Ruiz, now the executive director of the Center for Law, Economics and Finance at George Washington University, said that in Trump’s statements on H-1Bs and international students, the candidate seems to be trying to strike a balance between two goals -- job creation and protection of American jobs. In fact, Ruiz noted, Trump’s position on prevailing wages and H-1Bs is in line with views generally expressed by labor unions -- as opposed to businesses, which typically argue that they can’t find American workers with the necessary skills in STEM fields or that they need more H-1Bs to hire “the best and the brightest” from abroad.
"He’s coming at it from a more protectionist perspective," Ruiz said.
Norm Matloff, a professor of computer science at the University of California at Davis who argues that the H-1B visas are abused by businesses that want cheap, immobile labor, initially praised Trump’s policy proposal on H-1Bs on his blog, but thinks Trump “reneged” on that proposal when he posted the tweets about international students. Matloff argues that abuse of the H-1B system by companies that give preference to cheaper foreign candidates over equally qualified, and in many cases older, American workers is common across the technology sector, not just among the India-based outsourcing companies but also at the U.S. technology companies that hire international students.
Matloff supports selectively broadening certain other visa and green card categories for those from abroad who truly are among "the best and brightest," but argues in a 2013 paper for the Economic Policy Institute that there's no evidence that foreign graduates as a group "offer superior skills or ability relative to U.S. graduates" -- and that, further, "the foreign worker programs are causing an internal brain drain in the United States, in which the nation’s own best and brightest are either displaced or discouraged from entering the tech field in the first place."
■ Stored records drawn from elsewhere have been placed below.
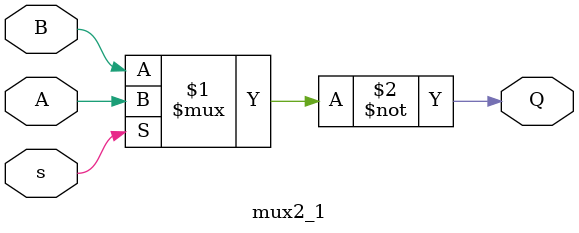
<source format=v>
module mux2_1 ( A, B, s, Q );
	input A;
	input B;
	input s;
	output Q;
	assign Q = ~ ( s ? A : B ); /* mock-up for FPGA implementation */
endmodule
</source>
However, many in higher education support a broad expansion of options for international students who wish to stay in the U.S. to work after graduation on the basis that it will stimulate innovation and economic growth. Fourteen major higher education associations signed on to a letter of support for the aforementioned Immigration Innovation Act -- the bill that Trump panned -- which would increase the cap on H-1B visas and remove the cap entirely for holders of advanced American degrees in the STEM fields.
“The legislation would take steps to end the unfortunate flaw in our current immigration system in which we train the world’s most talented international students at our colleges and universities only to see many of them forced to return home upon completion of their studies for no reason other than lack of available visas,” states the letter, which was signed by the American Council on Education, the Association of Public and Land-grant Universities, the Association of American Universities, the American Association of State Colleges and Universities, and NAFSA: Association of International Educators, among others.
In a statement, Heather Stewart, the counsel and director of immigration policy for NAFSA, wrote that international students are an asset to the United States. “While Trump tweets good things about keeping talented international students in our country, his policy makes no mention of how he will attract and retain them,” she said. “There are very few opportunities available for highly educated and talented immigrants to live and work here and become Americans once they have exhausted their opportunities as students. The facts show that over the past decade, the United States has lost 10 percent of its market share of foreign students, as other countries continue to adopt friendlier immigration laws. A true viable immigration plan, which meets the educational, economic and security needs of our nation, must not only fix our broken pipeline of talent, but also create a path to citizenship for those working here and contributing to our communities.”